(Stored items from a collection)
BEGIN

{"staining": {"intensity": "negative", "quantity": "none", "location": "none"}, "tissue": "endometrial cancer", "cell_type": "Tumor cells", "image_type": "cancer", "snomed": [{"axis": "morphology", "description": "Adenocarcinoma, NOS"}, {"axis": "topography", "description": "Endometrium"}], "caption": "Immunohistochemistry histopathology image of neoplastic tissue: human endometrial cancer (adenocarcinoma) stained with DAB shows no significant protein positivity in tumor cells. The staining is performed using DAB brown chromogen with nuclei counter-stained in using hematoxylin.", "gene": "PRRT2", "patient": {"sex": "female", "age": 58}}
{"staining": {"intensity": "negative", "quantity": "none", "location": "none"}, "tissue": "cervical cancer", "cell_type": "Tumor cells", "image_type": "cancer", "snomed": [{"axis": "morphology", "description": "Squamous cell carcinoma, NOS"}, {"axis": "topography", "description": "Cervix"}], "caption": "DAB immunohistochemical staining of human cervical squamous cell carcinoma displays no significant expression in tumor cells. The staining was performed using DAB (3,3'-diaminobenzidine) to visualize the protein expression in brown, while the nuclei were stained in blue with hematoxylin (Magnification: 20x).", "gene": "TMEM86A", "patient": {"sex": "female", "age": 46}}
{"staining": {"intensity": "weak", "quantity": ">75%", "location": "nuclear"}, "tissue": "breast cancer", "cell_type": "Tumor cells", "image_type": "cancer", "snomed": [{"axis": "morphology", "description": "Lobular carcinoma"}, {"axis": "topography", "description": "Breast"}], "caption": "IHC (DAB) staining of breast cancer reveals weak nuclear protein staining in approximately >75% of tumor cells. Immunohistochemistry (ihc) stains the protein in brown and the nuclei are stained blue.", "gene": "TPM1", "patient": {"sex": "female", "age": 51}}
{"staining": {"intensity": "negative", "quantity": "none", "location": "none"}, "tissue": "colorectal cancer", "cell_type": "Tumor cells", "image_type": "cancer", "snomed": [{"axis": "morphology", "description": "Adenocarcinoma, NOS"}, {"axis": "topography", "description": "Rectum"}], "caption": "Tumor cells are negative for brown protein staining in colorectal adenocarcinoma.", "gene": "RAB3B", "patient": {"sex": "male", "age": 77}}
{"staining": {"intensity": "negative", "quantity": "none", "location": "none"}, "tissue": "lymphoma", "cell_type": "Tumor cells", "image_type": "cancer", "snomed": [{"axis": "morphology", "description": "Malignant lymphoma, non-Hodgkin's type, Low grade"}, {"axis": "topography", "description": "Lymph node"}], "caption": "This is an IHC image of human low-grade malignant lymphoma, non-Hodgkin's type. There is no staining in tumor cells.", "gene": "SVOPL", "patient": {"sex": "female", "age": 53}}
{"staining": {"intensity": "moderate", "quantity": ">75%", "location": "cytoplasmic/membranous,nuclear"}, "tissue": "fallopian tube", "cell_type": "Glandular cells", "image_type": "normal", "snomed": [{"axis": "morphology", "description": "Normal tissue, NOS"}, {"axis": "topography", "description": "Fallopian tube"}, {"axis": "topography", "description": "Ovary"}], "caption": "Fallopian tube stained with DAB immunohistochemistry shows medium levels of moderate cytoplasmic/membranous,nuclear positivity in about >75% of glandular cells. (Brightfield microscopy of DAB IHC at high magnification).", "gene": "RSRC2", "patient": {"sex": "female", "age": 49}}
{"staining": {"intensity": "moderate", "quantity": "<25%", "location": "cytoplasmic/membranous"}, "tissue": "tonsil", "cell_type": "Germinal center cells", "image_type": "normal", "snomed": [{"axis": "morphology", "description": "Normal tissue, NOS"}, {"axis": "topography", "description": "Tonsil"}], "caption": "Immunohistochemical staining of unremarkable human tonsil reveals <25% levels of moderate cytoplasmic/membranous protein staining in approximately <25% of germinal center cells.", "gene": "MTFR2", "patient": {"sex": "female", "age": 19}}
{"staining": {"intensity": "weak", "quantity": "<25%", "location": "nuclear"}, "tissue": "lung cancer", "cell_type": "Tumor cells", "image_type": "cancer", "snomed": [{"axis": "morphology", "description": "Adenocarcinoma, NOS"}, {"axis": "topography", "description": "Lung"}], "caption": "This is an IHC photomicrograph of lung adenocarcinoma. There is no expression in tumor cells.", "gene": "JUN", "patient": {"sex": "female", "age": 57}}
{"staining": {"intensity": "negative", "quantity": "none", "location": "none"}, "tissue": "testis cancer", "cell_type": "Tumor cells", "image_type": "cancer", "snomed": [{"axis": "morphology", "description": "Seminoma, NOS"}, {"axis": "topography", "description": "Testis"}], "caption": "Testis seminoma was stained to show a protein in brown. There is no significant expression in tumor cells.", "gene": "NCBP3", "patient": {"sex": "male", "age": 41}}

END

Begin with the line containing "an IHC photomicrograph" and repeat each line exactly until the records above end.

**Solution**
{"staining": {"intensity": "weak", "quantity": "<25%", "location": "nuclear"}, "tissue": "lung cancer", "cell_type": "Tumor cells", "image_type": "cancer", "snomed": [{"axis": "morphology", "description": "Adenocarcinoma, NOS"}, {"axis": "topography", "description": "Lung"}], "caption": "This is an IHC photomicrograph of lung adenocarcinoma. There is no expression in tumor cells.", "gene": "JUN", "patient": {"sex": "female", "age": 57}}
{"staining": {"intensity": "negative", "quantity": "none", "location": "none"}, "tissue": "testis cancer", "cell_type": "Tumor cells", "image_type": "cancer", "snomed": [{"axis": "morphology", "description": "Seminoma, NOS"}, {"axis": "topography", "description": "Testis"}], "caption": "Testis seminoma was stained to show a protein in brown. There is no significant expression in tumor cells.", "gene": "NCBP3", "patient": {"sex": "male", "age": 41}}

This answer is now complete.